* Direction: Please arrange the lines as a JSON list of strings, one string per line with blank lines left out, starting at the line that contains "order: Gruiformes" and stopping after the line that contains "common name: Eurasian coot".

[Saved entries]
◇ ◇ ◇ ◇ ◇

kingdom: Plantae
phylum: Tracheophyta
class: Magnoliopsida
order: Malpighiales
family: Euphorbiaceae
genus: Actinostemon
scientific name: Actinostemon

◇ ◇ ◇ ◇ ◇

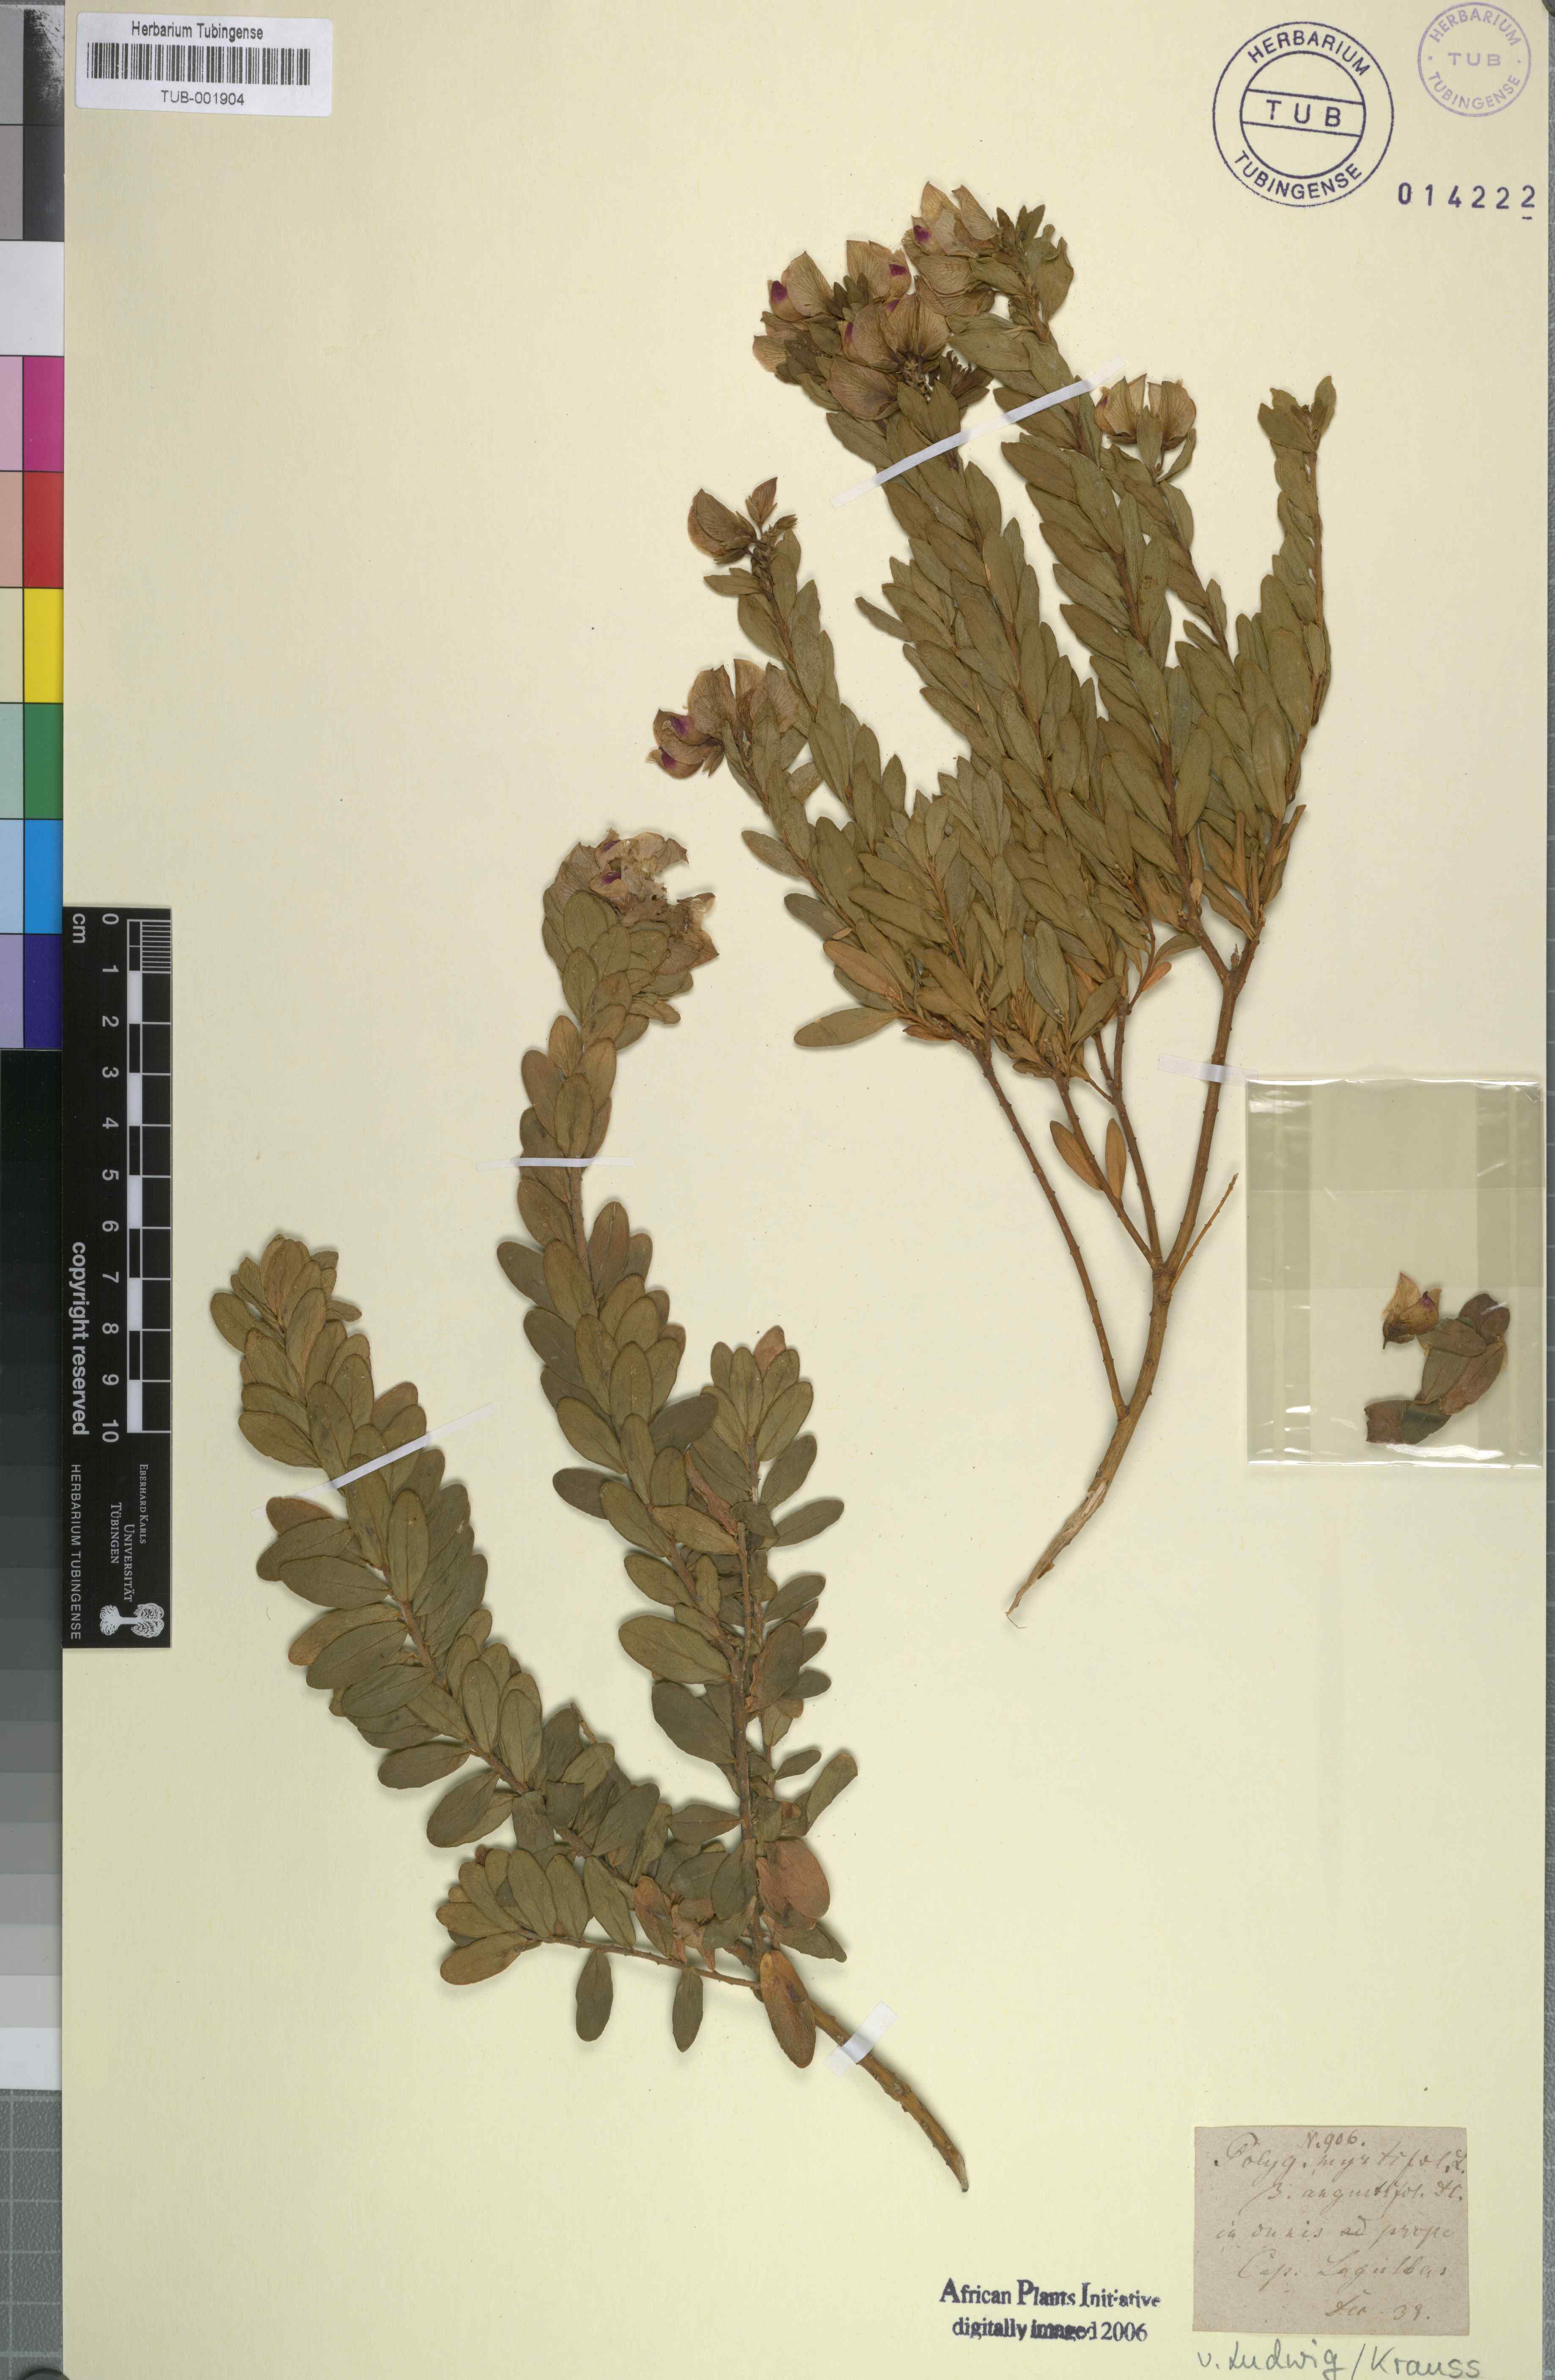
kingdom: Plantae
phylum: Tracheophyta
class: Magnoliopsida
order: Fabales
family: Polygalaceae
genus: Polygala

◇ ◇ ◇ ◇ ◇

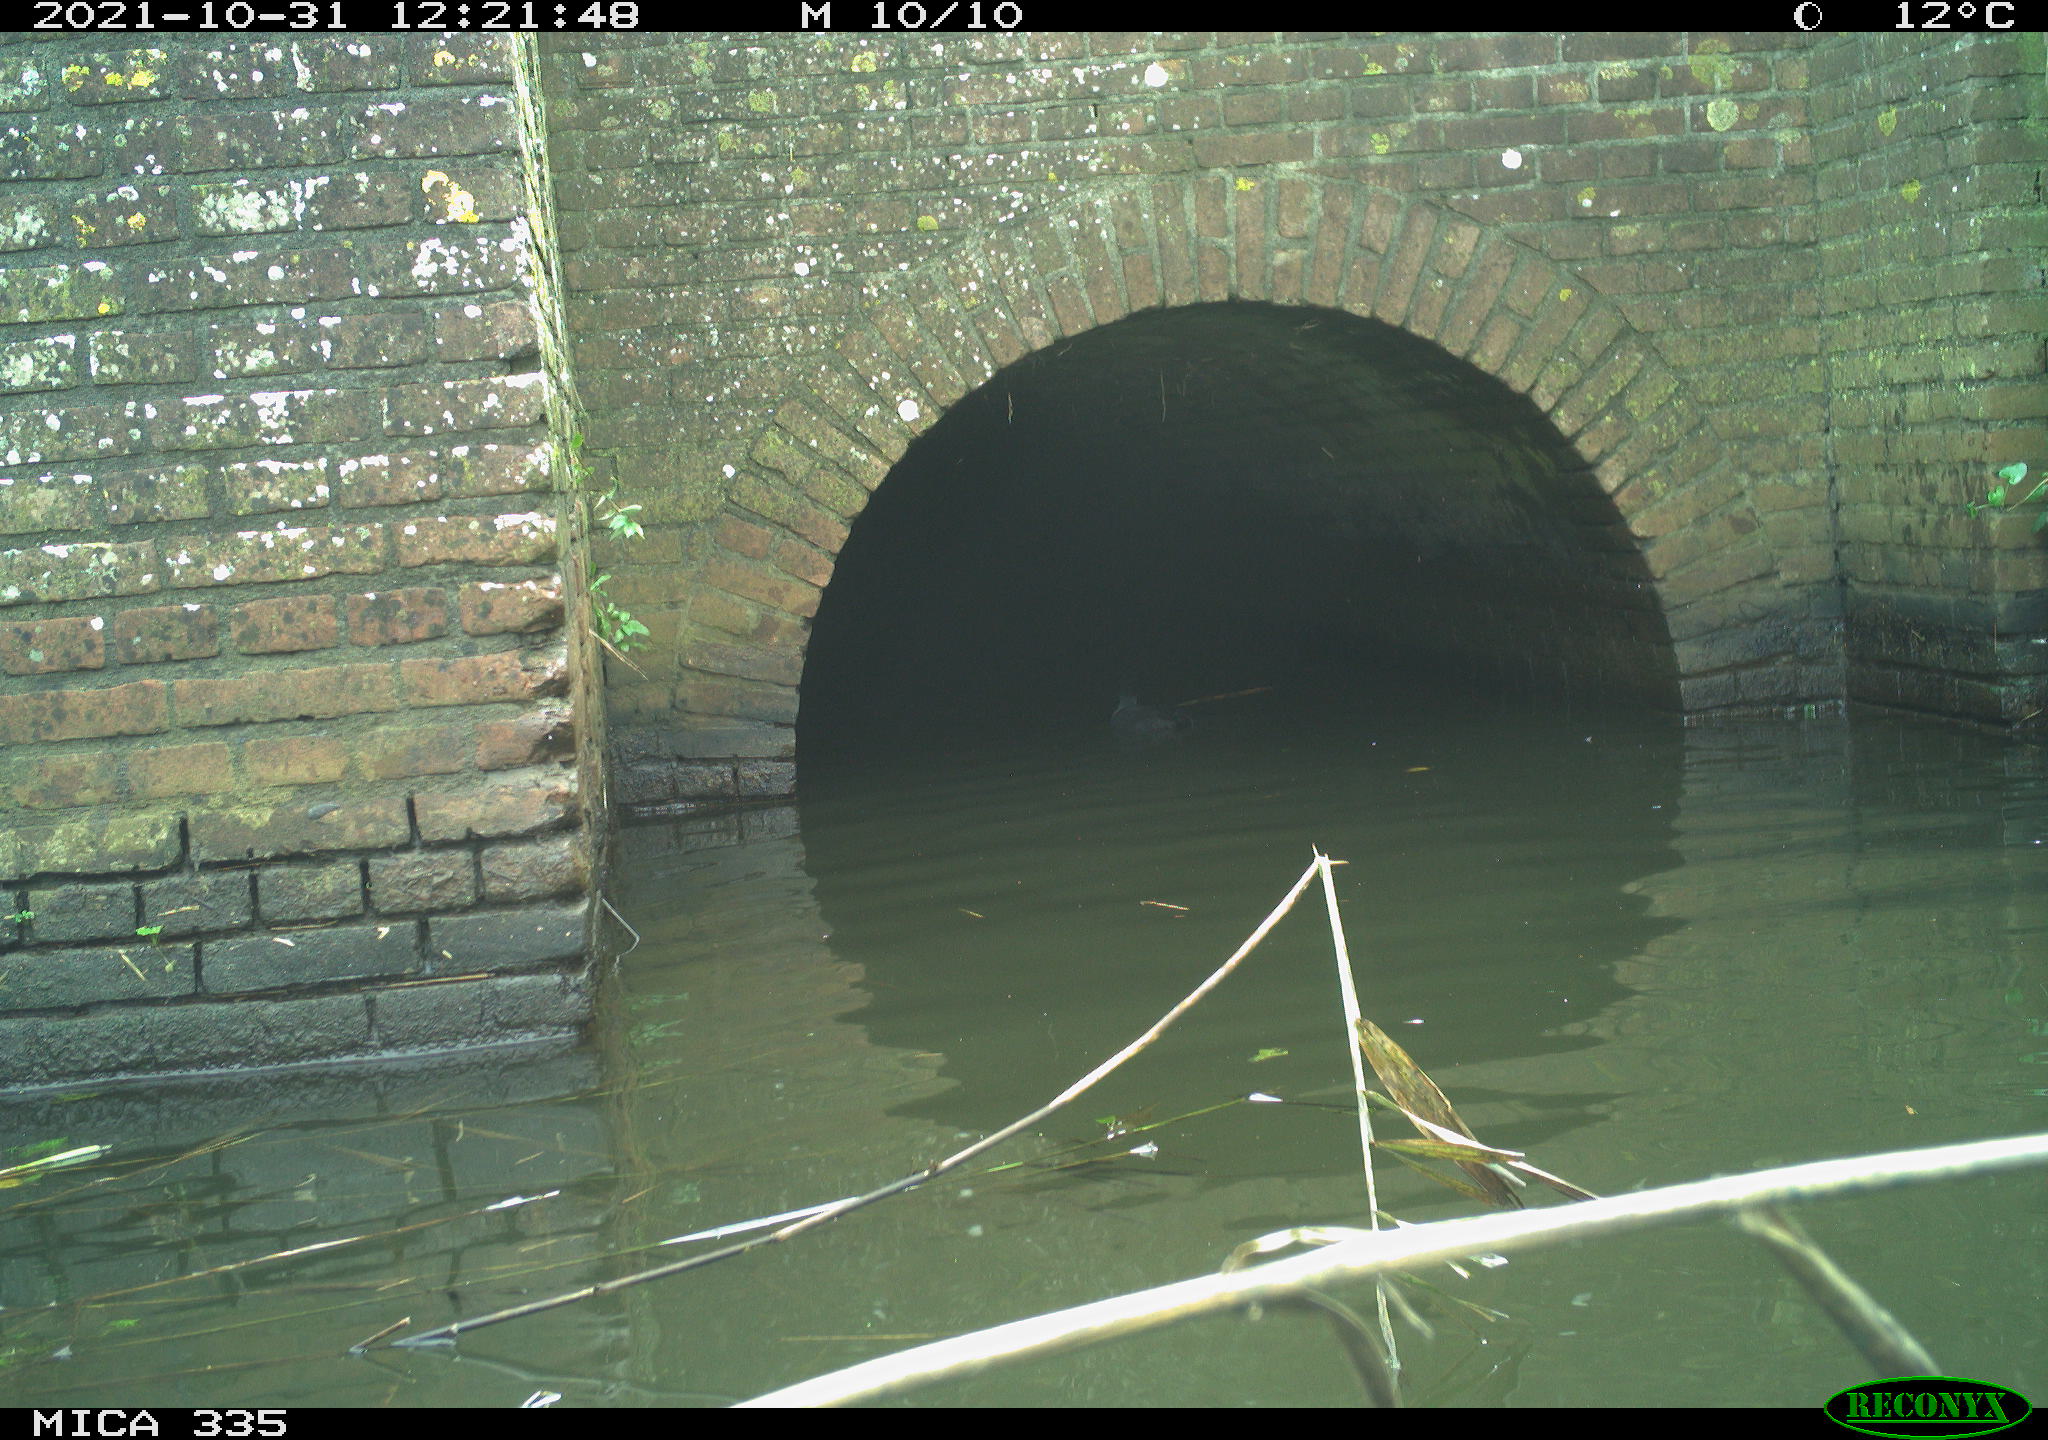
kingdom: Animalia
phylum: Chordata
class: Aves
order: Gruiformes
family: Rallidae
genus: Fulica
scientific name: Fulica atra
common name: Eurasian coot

◇ ◇ ◇ ◇ ◇

* Exercise answer:
[
  "order: Gruiformes",
  "family: Rallidae",
  "genus: Fulica",
  "scientific name: Fulica atra",
  "common name: Eurasian coot"
]